## What you need to do
A faithful copy of the data is the goal; set it down exactly, without the images.

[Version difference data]
======

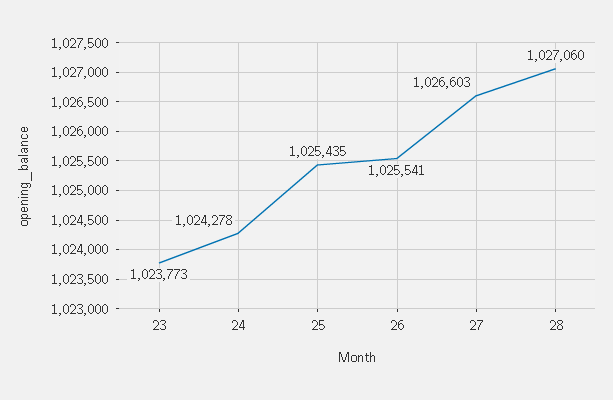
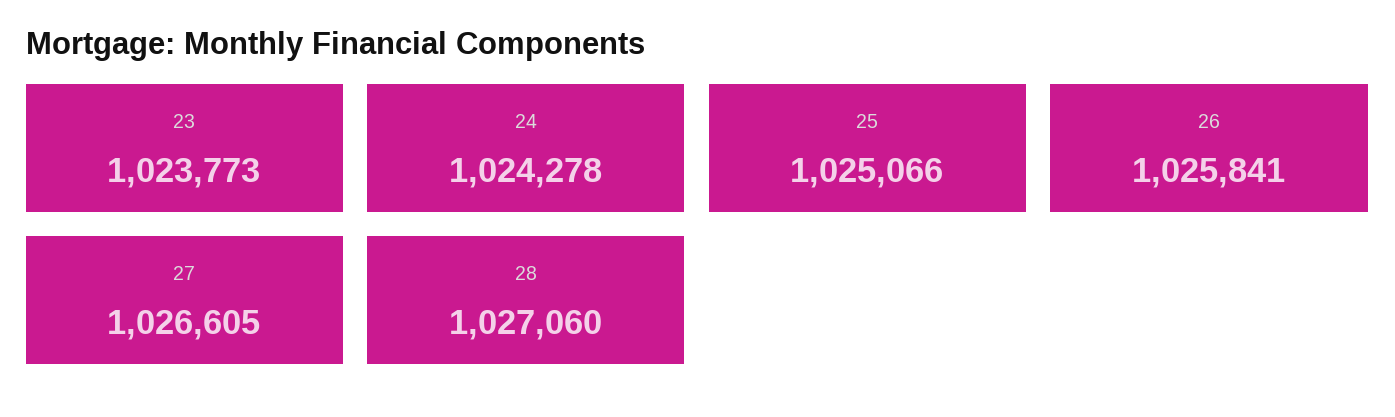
  {
    "23": 1023773,
    "24": 1024278,
-   "25": 1025435,
+   "25": 1025066,
-   "26": 1025541,
+   "26": 1025841,
-   "27": 1026603,
+   "27": 1026605,
    "28": 1027060
  }

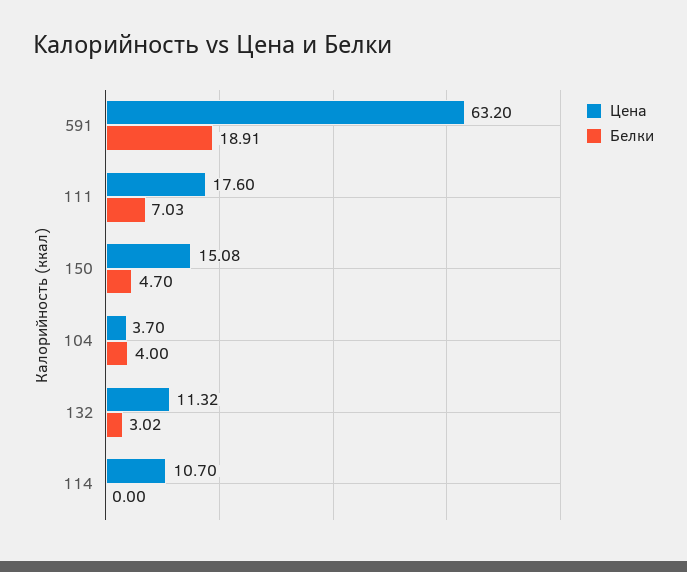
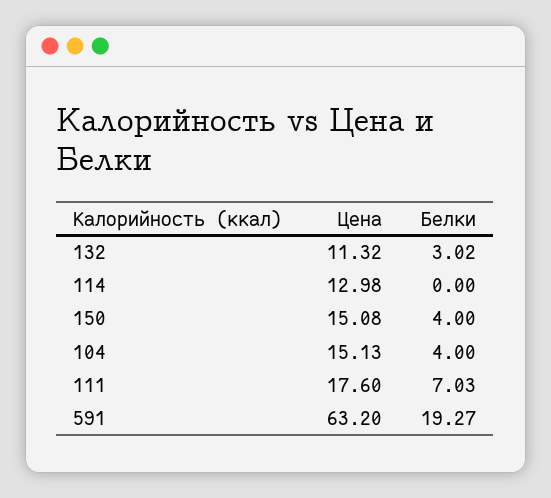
  {
    "Цена": {
      "591": 63.2,
      "111": 17.6,
      "150": 15.08,
-     "104": 3.7,
+     "104": 15.13,
      "132": 11.32,
-     "114": 10.7
+     "114": 12.98
    },
    "Белки": {
-     "591": 18.91,
+     "591": 19.27,
      "111": 7.03,
-     "150": 4.7,
+     "150": 4,
      "104": 4,
      "132": 3.02,
      "114": 0
    }
  }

======

## Task solution
  {
    "23": 1023773,
    "24": 1024278,
-   "25": 1025435,
+   "25": 1025066,
-   "26": 1025541,
+   "26": 1025841,
-   "27": 1026603,
+   "27": 1026605,
    "28": 1027060
  }

  {
    "Цена": {
      "591": 63.2,
      "111": 17.6,
      "150": 15.08,
-     "104": 3.7,
+     "104": 15.13,
      "132": 11.32,
-     "114": 10.7
+     "114": 12.98
    },
    "Белки": {
-     "591": 18.91,
+     "591": 19.27,
      "111": 7.03,
-     "150": 4.7,
+     "150": 4,
      "104": 4,
      "132": 3.02,
      "114": 0
    }
  }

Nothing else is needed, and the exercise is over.